* What you have to do
Lay out the lines of the items below as a numbered list, omitting blank lines and leaving out the pictures.

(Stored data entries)

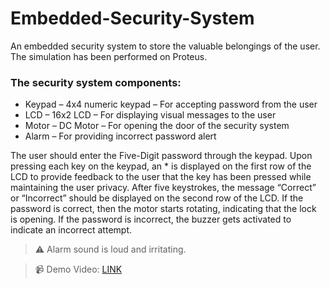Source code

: # Embedded-Security-System
An embedded security system to store the valuable belongings of the user.
The simulation has been performed on Proteus.
### The security system components:
* Keypad – 4x4 numeric keypad – For accepting password from the user
* LCD – 16x2 LCD – For displaying visual messages to the user
* Motor – DC Motor – For opening the door of the security system
* Alarm – For providing incorrect password alert


The user should enter the Five-Digit password through the keypad. Upon pressing each key on the keypad, an * is displayed on the first row of the LCD to provide feedback to the user that the key has been pressed while maintaining the user privacy. 
After five keystrokes, the message “Correct” or “Incorrect” should be displayed on the second row of the LCD. 
If the password is correct, then the motor starts rotating, indicating that the lock is opening.
If the password is incorrect, the buzzer gets activated to indicate an incorrect attempt.

> :warning: Alarm sound is loud and irritating.

> :video_camera: Demo Video: [LINK](https://drive.google.com/file/d/1SouP0D7rkp2G0jkRpO4OmVObkG_Pmuqq/view?classId=1381a2ef-5ceb-4d72-89cd-35a9aa94d790&assignmentId=ccdd4395-c2f7-4d23-a8ad-3030e885f97e&submissionId=b75dd3ee-5c33-28a3-6f39-6a96883de093)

* The answer
1. Source code
2. : # Embedded-Security-System
3. An embedded security system to store the valuable belongings of the user.
4. The simulation has been performed on Proteus.
5. ### The security system components:
6. * Keypad – 4x4 numeric keypad – For accepting password from the user
7. * LCD – 16x2 LCD – For displaying visual messages to the user
8. * Motor – DC Motor – For opening the door of the security system
9. * Alarm – For providing incorrect password alert
10. The user should enter the Five-Digit password through the keypad. Upon pressing each key on the keypad, an * is displayed on the first row of the LCD to provide feedback to the user that the key has been pressed while maintaining the user privacy. 
11. After five keystrokes, the message “Correct” or “Incorrect” should be displayed on the second row of the LCD. 
12. If the password is correct, then the motor starts rotating, indicating that the lock is opening.
13. If the password is incorrect, the buzzer gets activated to indicate an incorrect attempt.
14. > :warning: Alarm sound is loud and irritating.
15. > :video_camera: Demo Video: [LINK](https://drive.google.com/file/d/1SouP0D7rkp2G0jkRpO4OmVObkG_Pmuqq/view?classId=1381a2ef-5ceb-4d72-89cd-35a9aa94d790&assignmentId=ccdd4395-c2f7-4d23-a8ad-3030e885f97e&submissionId=b75dd3ee-5c33-28a3-6f39-6a96883de093)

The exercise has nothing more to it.